Today, rather than presenting something from afar, we are going to talk about a local product, something that has sat with us Mexicans at the table for years, and which has a special place in our hearts – Valentina salsa.
Valentina salsa was invented and patented by the Tamazula Group originally from Jalisco. But Valentina was not their first success story. Before Valentina, there was Tamazula, another hot sauce that was at the time much loved, and which had completely eclipsed the commercial competition, El Torito. The clamor over Tamazula was such that new products for tacos, stews, and seafood began to emerge from the makers within months, including Valentina and Costa Brava sauces.

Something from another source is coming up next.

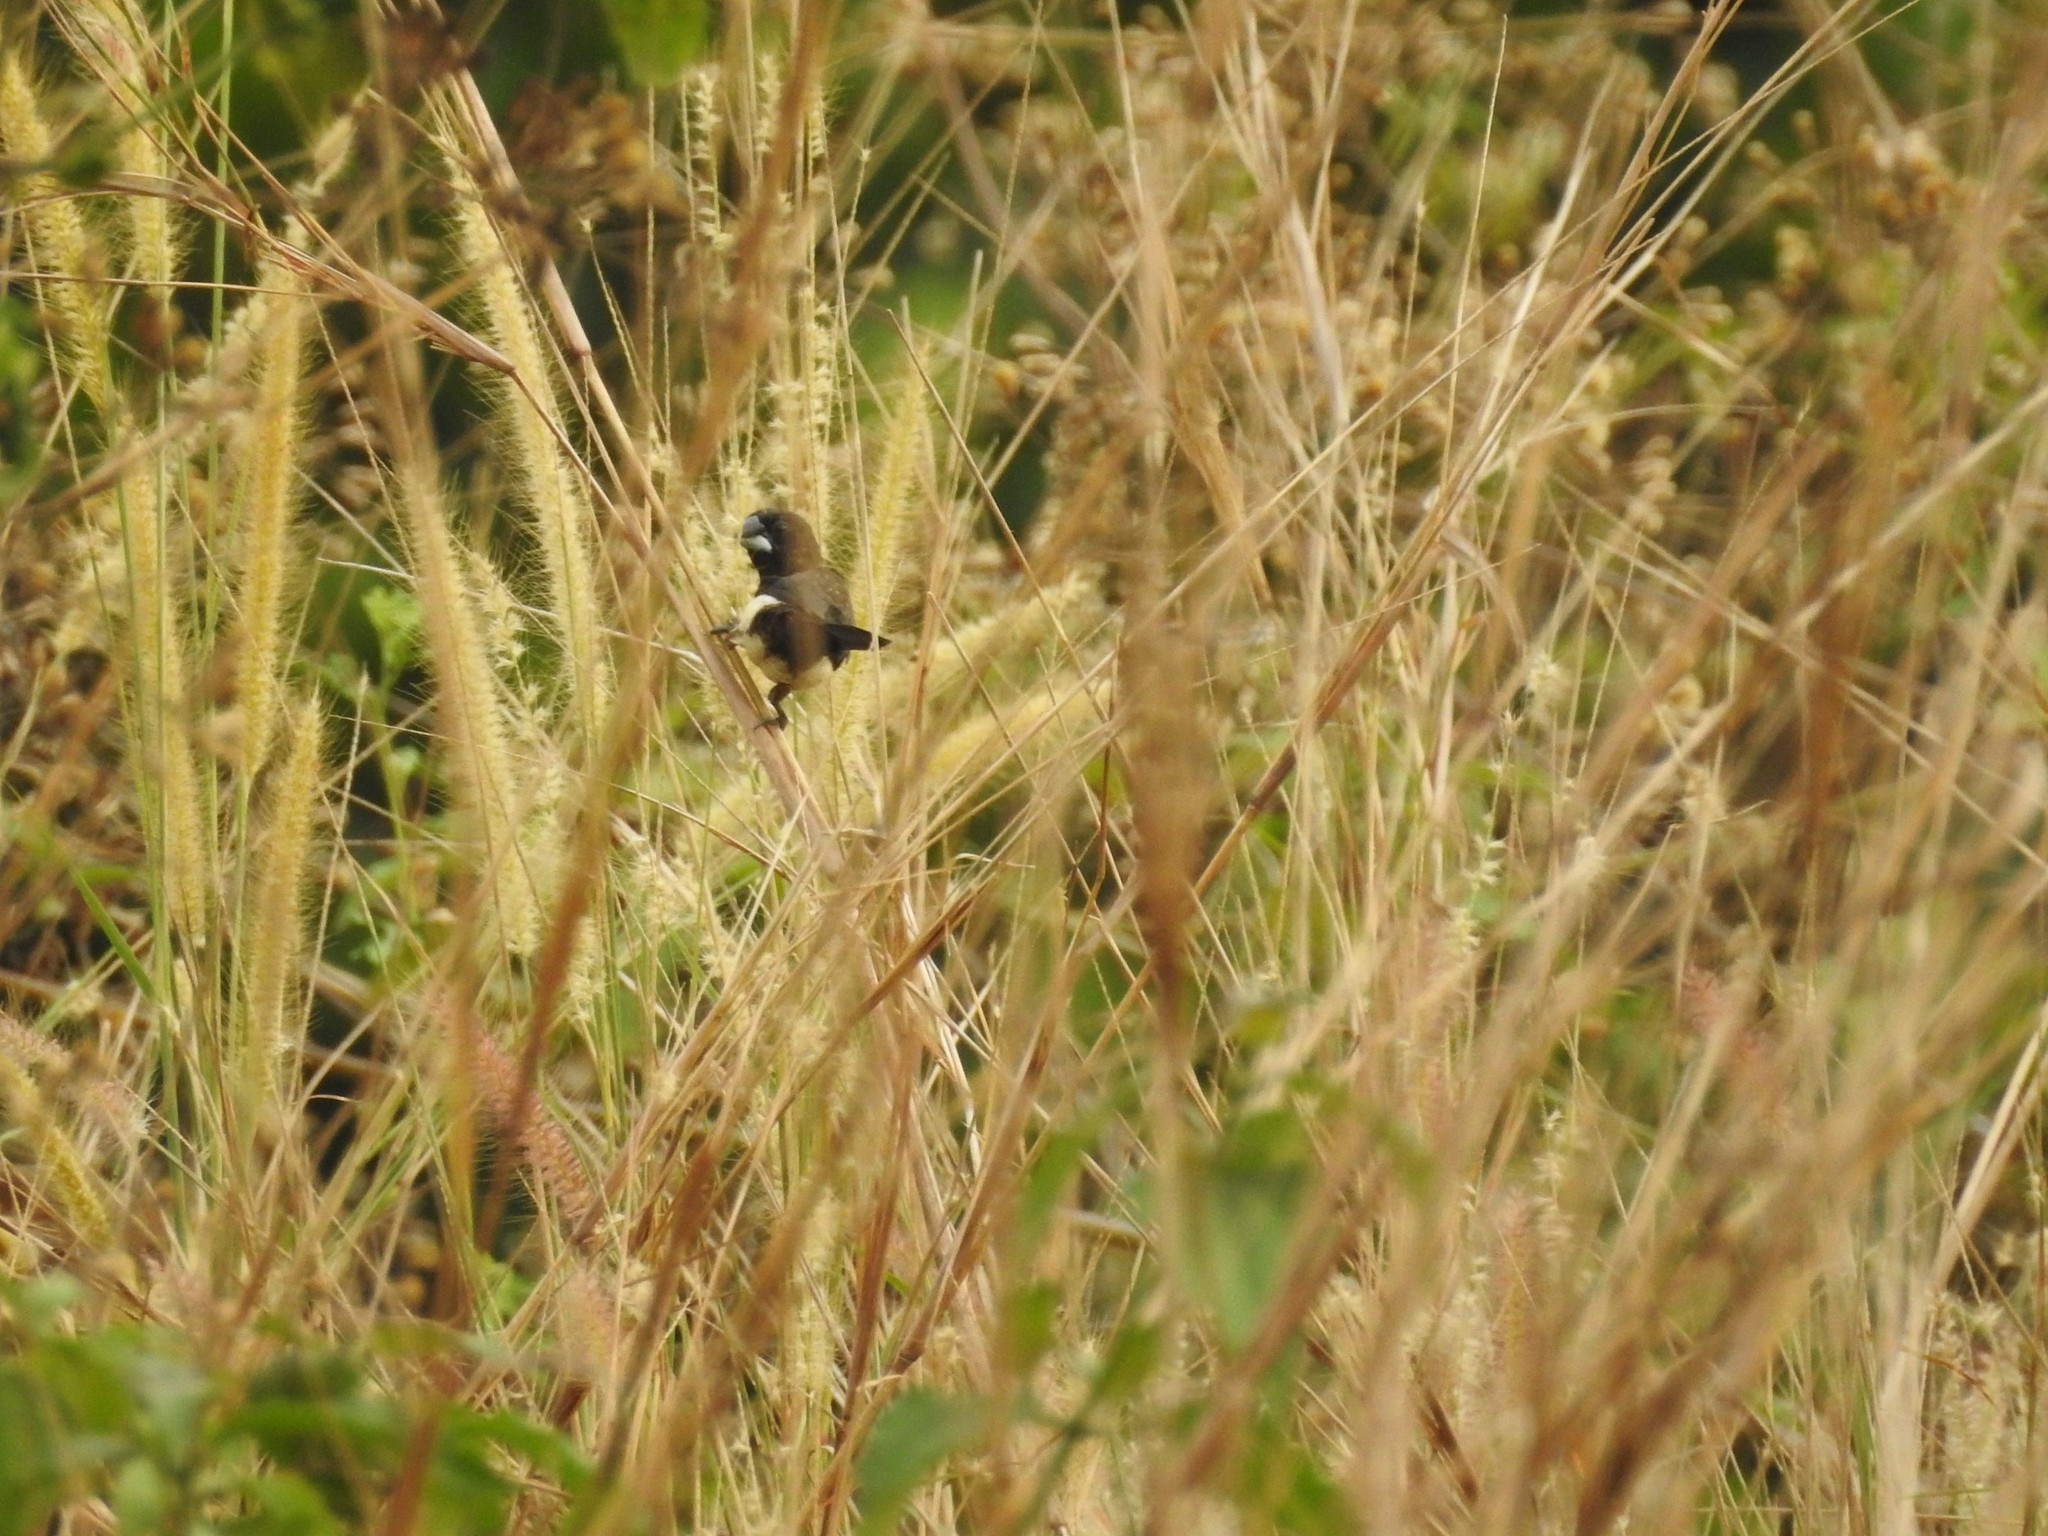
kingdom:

Valentina Ramírez Avitia was a 17-year-old girl when, dressed as a man and with cartridge belts across her torso, she joined Francisco I. Madero’s Revolutionary Army. Knowing that women were not allowed in the ranks, Valentina kept her true identity hidden using the pseudonym Juan Ramírez, allowing her bravery and skills to speak for her more than the societal roles among which she lived. She managed to rise to the rank of lieutenant, however, her military career ended when one of her comrades removed the hat from her head, exposing her long braided hair. Grupo Tamazula seized on this bit of history to declare their salsa as brave as this woman (brava being a synonym for courageous).
Valentina World Tour
Valentina salsa is obviously well-known throughout Mexico, however, it has also gained popularity throughout the Americas, from the southern nations up into US states like Texas, California and Illinois, and even Canadian cities such as Ontario, Ottawa, and Toronto. It can be found as far as Spain, though Grupo Tamazula assures us that beyond distribution, they seek to continue making excellent products.
And for a bonus fun fact – some percussionists confirm the effectiveness of Valentina for cleaning cymbals and other metal percussion.